Extracted data entries
##############################
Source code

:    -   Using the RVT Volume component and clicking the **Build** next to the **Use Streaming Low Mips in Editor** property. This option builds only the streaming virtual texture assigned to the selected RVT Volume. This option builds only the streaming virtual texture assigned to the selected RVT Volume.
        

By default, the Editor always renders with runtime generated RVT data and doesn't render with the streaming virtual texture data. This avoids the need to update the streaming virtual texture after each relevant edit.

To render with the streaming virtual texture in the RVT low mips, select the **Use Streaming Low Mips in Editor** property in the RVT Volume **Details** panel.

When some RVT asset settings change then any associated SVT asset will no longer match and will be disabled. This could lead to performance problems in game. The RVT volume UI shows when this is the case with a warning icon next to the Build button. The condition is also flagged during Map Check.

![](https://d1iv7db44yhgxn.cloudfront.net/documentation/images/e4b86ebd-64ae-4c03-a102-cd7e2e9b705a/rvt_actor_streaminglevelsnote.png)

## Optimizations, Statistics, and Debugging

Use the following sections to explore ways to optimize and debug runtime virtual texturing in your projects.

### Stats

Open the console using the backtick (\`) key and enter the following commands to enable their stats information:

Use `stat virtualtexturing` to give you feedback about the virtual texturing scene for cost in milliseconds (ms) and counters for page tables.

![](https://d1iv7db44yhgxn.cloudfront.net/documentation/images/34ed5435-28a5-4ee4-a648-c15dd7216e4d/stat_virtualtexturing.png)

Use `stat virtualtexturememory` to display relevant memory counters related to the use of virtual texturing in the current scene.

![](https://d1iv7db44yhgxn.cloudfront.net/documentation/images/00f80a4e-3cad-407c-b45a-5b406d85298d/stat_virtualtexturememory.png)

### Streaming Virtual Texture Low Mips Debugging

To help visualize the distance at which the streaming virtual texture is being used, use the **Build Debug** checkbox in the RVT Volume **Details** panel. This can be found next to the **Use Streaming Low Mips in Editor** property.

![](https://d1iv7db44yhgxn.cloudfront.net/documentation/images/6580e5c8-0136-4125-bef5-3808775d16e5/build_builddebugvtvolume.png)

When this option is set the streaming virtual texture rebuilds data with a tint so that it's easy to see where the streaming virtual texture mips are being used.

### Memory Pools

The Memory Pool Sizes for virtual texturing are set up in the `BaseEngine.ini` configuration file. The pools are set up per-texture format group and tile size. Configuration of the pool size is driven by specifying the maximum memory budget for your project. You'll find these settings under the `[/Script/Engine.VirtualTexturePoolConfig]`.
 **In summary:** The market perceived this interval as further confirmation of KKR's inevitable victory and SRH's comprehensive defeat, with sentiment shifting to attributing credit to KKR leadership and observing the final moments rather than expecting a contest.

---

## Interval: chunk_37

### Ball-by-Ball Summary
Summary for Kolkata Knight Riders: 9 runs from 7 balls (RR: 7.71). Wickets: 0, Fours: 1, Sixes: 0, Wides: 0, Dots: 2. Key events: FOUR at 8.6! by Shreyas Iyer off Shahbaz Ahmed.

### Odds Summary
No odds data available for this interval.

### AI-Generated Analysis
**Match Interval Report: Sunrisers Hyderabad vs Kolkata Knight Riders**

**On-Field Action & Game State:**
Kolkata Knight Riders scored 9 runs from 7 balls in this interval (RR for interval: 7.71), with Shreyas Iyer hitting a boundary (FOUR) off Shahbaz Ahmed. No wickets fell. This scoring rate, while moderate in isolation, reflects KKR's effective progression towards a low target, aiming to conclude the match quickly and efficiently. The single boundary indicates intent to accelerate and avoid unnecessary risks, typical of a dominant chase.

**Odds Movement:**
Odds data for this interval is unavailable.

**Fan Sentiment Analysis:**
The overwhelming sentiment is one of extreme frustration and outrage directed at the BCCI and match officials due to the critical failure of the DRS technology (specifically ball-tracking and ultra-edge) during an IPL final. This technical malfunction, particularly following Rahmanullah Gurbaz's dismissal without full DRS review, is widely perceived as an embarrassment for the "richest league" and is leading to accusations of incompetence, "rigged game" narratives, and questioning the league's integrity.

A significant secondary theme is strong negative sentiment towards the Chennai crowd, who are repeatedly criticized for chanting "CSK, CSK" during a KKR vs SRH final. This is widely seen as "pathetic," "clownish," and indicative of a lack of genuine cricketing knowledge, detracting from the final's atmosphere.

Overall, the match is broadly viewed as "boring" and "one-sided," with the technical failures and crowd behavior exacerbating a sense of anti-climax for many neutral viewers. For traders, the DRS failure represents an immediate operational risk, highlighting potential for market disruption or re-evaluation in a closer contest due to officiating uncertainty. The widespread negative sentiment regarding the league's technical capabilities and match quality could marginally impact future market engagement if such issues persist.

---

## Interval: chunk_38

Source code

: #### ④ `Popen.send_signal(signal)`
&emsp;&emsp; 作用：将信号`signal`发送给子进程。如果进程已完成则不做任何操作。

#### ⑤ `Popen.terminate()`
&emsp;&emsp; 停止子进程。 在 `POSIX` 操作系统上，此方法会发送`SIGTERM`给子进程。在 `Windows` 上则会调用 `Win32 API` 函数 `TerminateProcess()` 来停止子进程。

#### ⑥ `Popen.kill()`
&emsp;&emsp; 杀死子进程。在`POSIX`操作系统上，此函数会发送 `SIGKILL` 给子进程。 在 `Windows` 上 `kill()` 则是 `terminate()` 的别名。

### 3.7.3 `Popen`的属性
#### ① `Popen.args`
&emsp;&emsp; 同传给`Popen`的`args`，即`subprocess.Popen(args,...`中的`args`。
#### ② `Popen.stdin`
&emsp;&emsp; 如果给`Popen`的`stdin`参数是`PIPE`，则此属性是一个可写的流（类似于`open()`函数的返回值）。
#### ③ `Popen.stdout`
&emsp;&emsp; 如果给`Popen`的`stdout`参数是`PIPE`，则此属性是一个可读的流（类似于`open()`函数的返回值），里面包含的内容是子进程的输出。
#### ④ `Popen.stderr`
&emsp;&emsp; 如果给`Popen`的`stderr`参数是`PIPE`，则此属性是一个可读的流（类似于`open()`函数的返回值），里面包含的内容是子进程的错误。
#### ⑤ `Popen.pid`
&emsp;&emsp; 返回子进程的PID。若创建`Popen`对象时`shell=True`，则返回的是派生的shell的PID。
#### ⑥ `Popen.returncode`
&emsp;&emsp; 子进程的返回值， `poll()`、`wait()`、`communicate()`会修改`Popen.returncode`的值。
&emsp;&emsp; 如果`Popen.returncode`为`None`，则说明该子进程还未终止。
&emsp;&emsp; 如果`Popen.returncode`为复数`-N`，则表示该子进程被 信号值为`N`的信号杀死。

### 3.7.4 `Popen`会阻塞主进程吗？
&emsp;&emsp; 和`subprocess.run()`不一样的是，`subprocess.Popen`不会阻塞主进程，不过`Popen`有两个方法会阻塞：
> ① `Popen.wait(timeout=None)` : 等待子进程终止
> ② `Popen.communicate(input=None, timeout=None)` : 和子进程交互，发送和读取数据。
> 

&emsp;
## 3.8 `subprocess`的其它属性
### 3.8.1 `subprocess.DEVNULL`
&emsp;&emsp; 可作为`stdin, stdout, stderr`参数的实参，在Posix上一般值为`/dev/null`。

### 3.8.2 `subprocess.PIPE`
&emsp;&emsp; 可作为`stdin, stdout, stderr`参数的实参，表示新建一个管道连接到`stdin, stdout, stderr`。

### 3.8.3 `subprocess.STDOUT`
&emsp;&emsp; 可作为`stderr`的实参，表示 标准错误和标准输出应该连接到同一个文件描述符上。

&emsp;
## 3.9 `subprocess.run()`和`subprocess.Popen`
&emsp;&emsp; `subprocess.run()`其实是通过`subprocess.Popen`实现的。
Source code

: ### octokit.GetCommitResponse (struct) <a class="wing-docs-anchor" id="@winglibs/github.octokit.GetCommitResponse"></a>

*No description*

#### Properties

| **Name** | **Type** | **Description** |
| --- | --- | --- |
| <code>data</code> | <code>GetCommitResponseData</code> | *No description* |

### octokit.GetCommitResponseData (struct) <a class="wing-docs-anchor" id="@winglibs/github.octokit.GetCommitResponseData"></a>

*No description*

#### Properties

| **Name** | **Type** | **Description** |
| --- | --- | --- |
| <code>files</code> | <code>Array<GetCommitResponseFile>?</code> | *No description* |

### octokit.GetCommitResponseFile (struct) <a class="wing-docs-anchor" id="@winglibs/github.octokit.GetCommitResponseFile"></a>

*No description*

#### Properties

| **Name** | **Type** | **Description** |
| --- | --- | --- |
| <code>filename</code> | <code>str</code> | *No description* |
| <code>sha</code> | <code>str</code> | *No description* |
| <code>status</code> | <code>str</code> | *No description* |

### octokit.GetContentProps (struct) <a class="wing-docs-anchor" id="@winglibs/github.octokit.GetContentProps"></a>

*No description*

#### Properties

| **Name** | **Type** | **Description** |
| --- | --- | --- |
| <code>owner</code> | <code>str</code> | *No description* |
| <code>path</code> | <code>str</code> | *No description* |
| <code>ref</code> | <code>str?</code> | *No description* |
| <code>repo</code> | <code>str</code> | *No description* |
##############################
> _Problem details_
Reply with nothing but the number of lines in the entries above that hold the string "https".

> _Task result_
4